#### What is needed
Before copying, find the line below that contains "List each element's"; then return it and all later lines exactly, up to and including the final line, with no pictures.

• • •

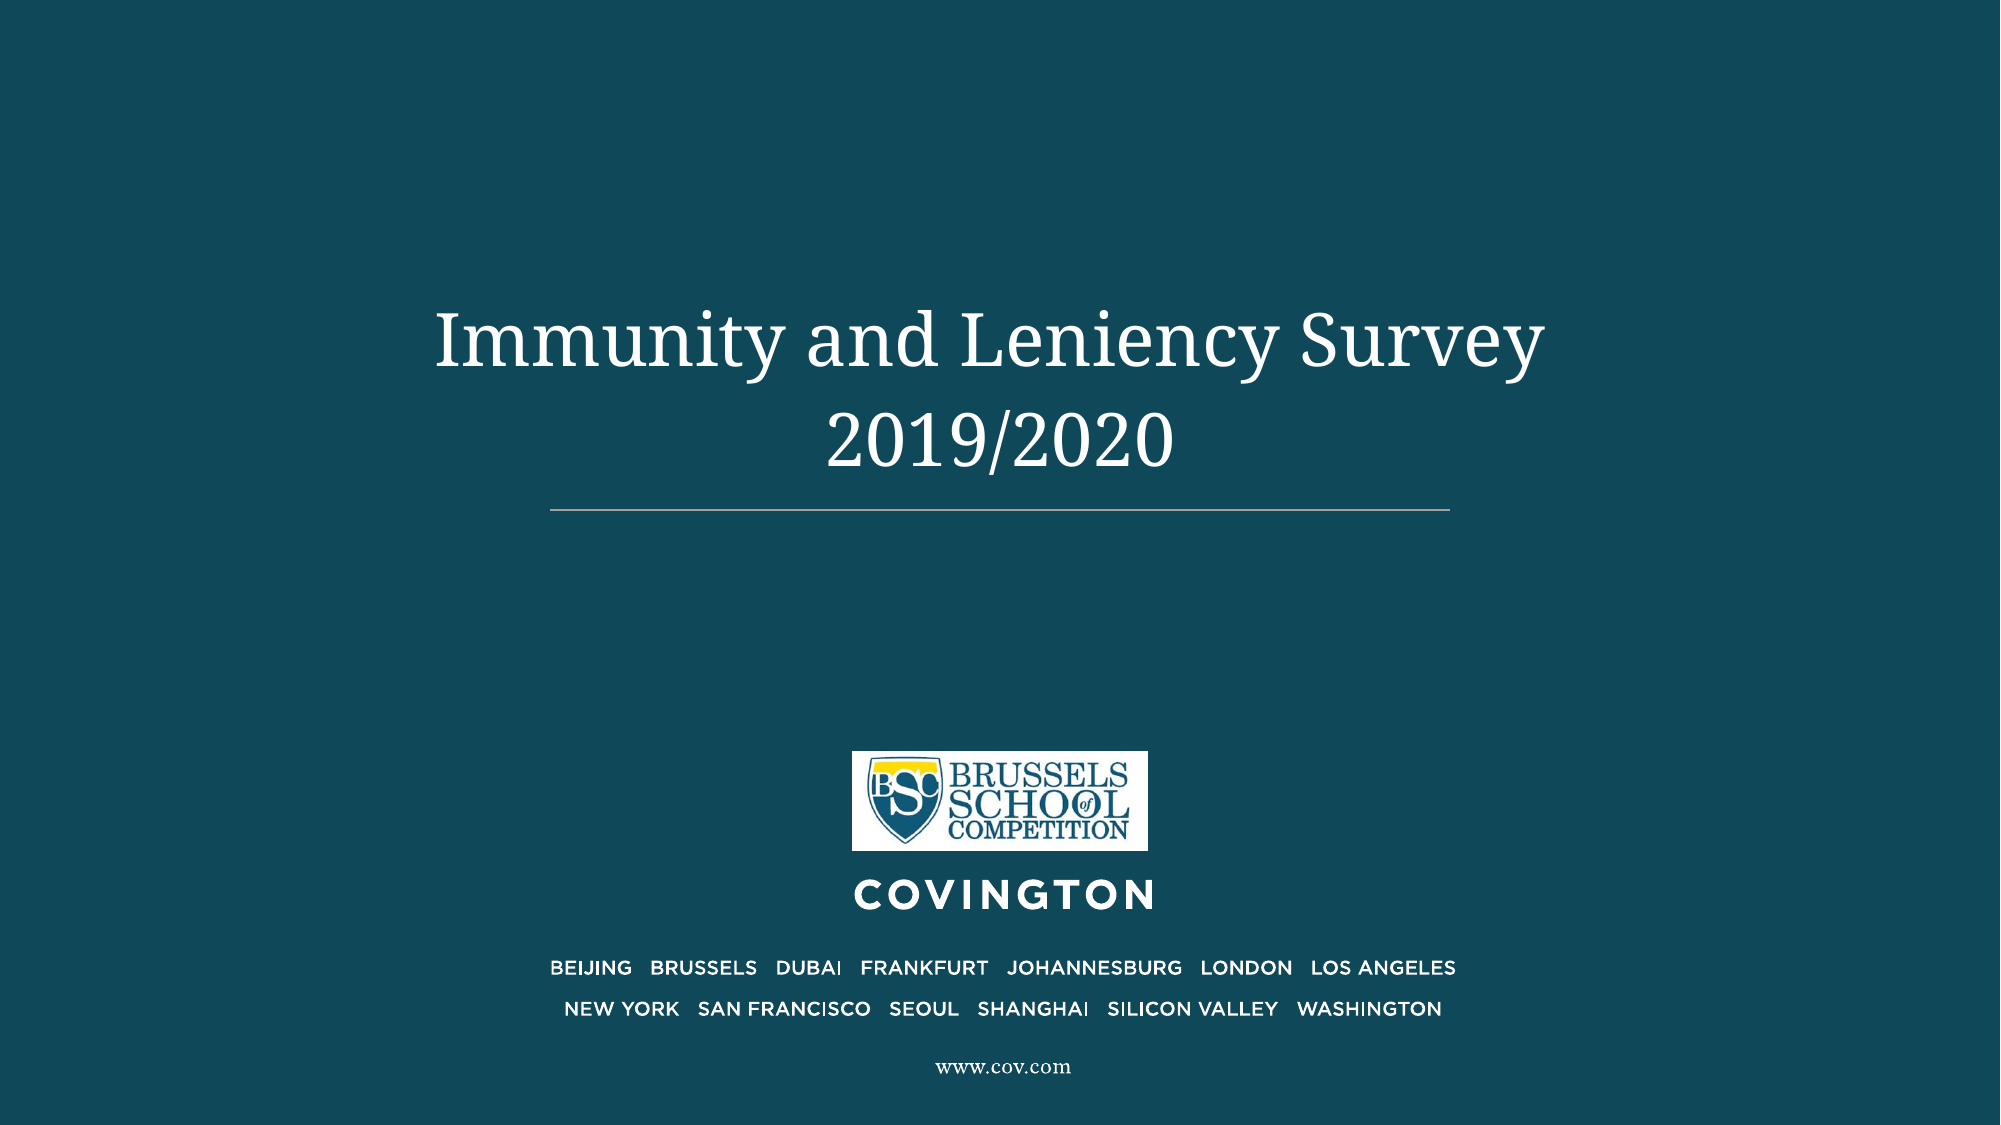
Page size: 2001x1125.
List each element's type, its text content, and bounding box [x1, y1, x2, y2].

title Immunity and Leniency Survey 2019/2020 [150, 279, 1850, 497]
picture [852, 751, 1148, 851]
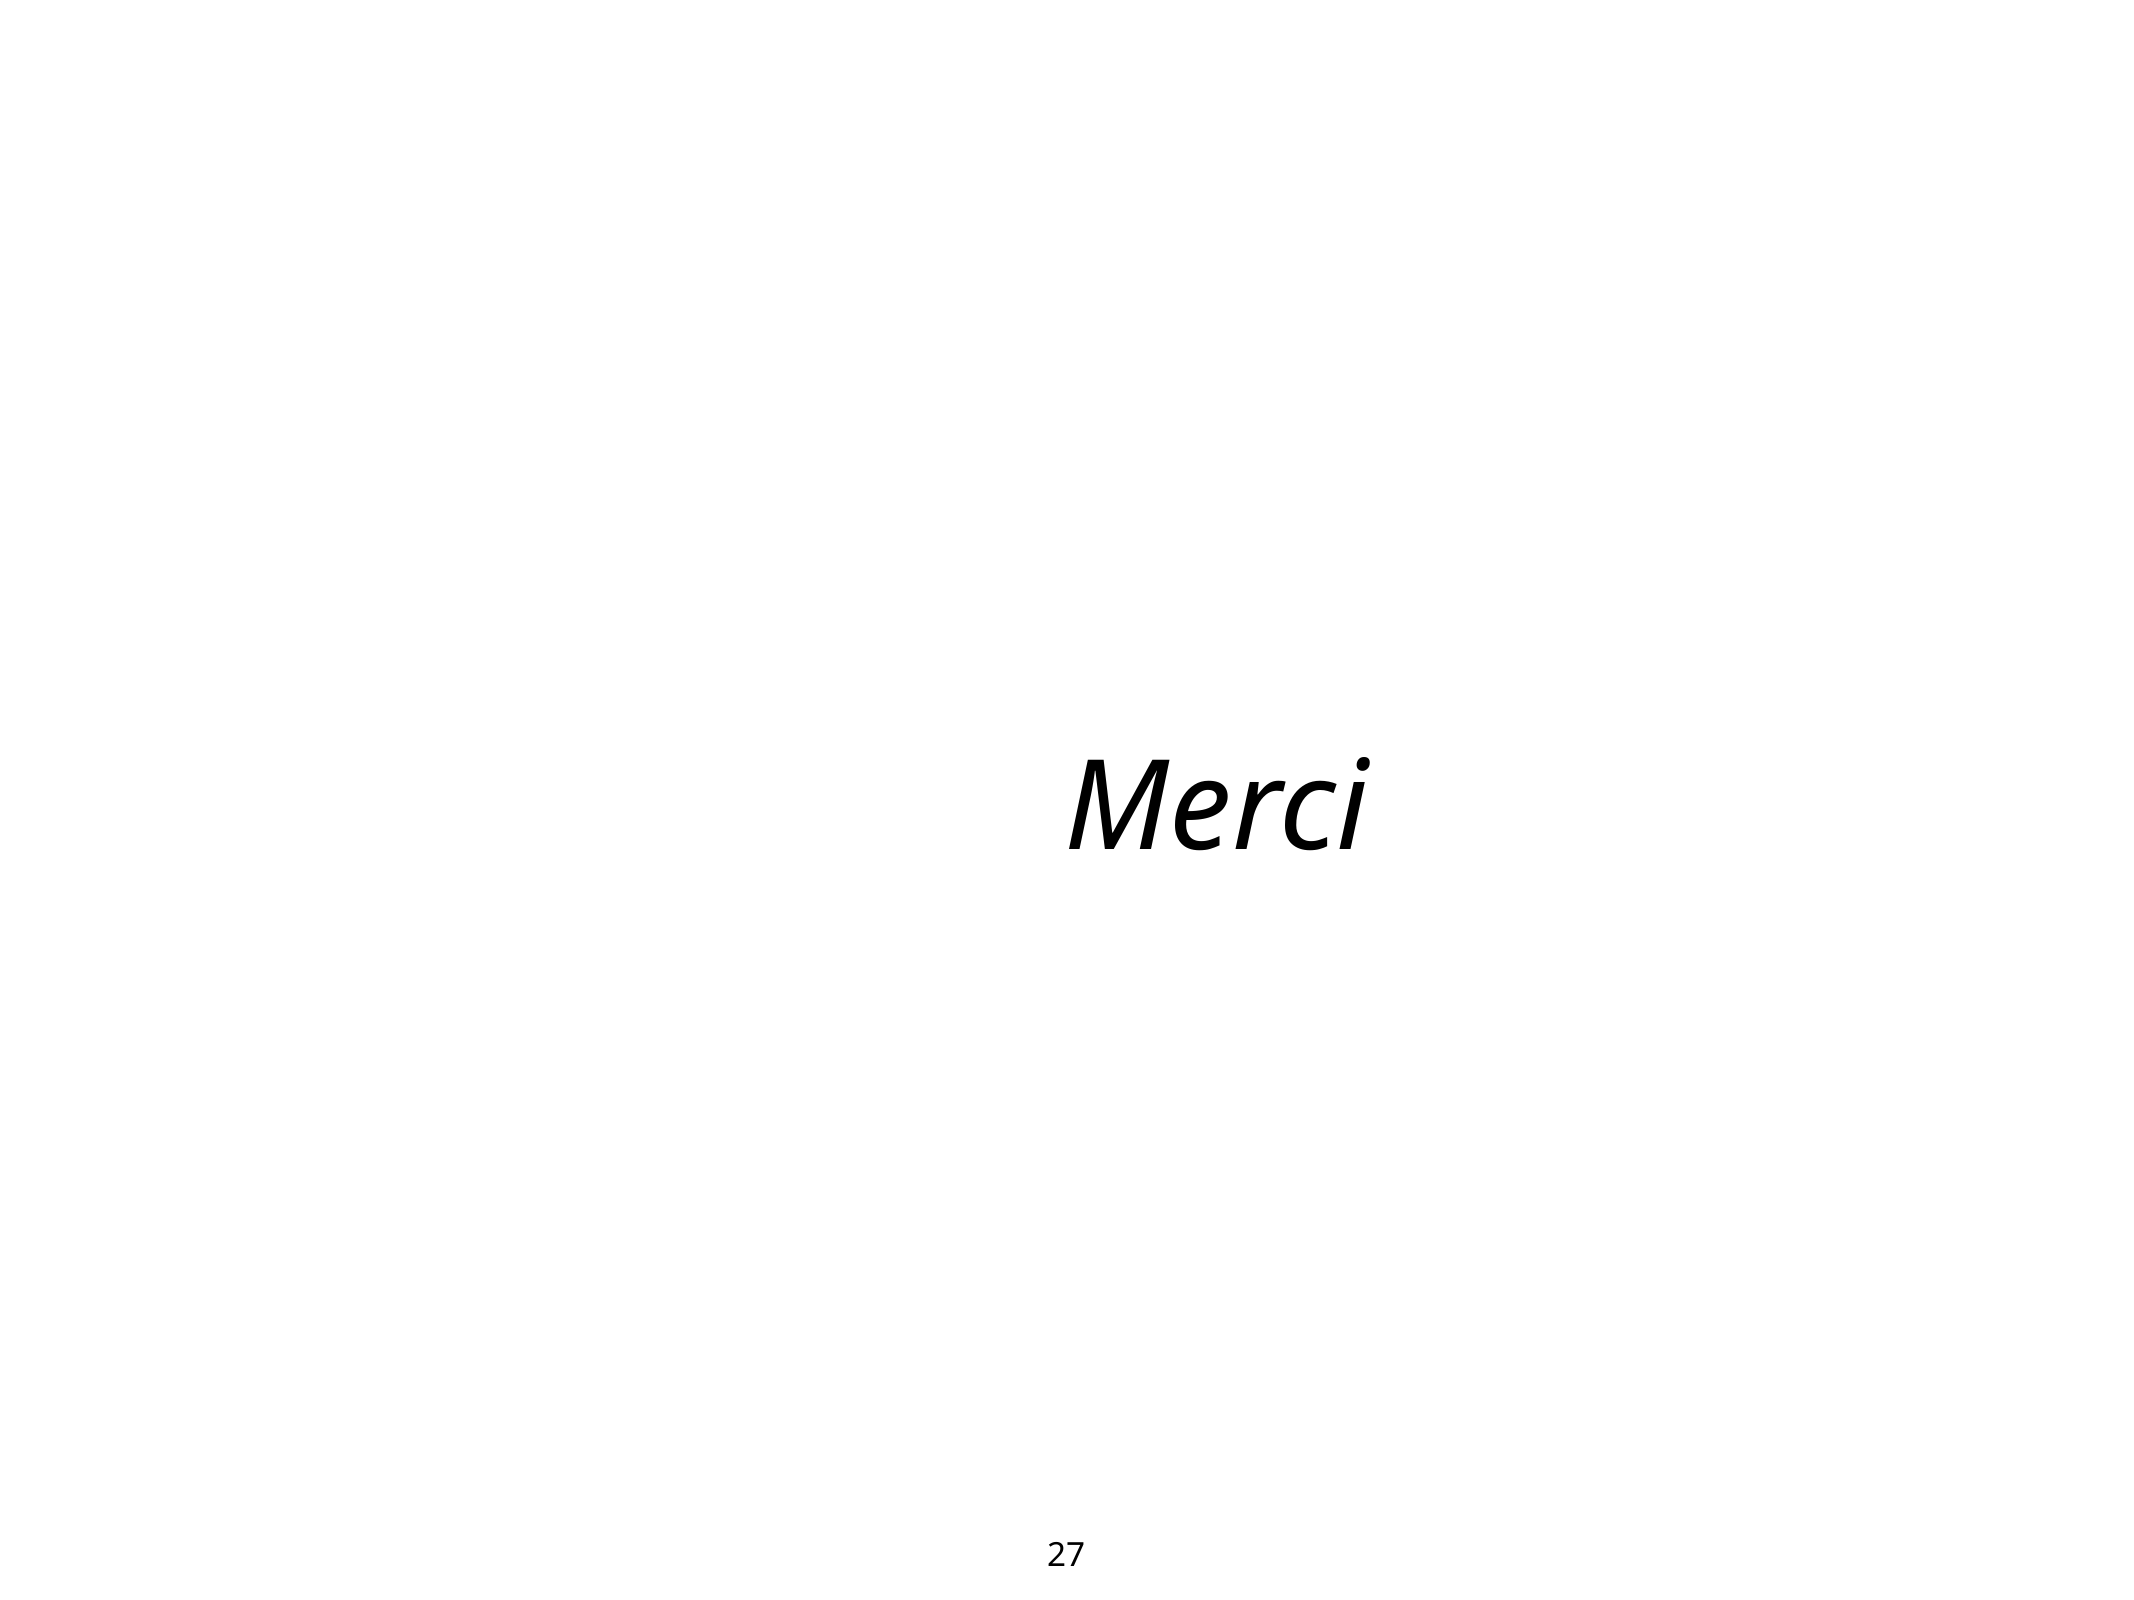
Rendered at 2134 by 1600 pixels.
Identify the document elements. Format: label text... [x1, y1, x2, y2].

slide_number 28 [1029, 1524, 1103, 1583]
list Merci [155, 207, 1978, 1393]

• • •

#### Response box
List each element's type, its text content, and bounding box [x1, y1, x2, y2].

title Immunity and Leniency Survey 2019/2020 [150, 279, 1850, 497]
picture [852, 751, 1148, 851]
Rendered at 2134 by 1600 pixels.
Identify the document elements. Format: label text... [x1, y1, x2, y2].

slide_number 28 [1029, 1524, 1103, 1583]
list Merci [155, 207, 1978, 1393]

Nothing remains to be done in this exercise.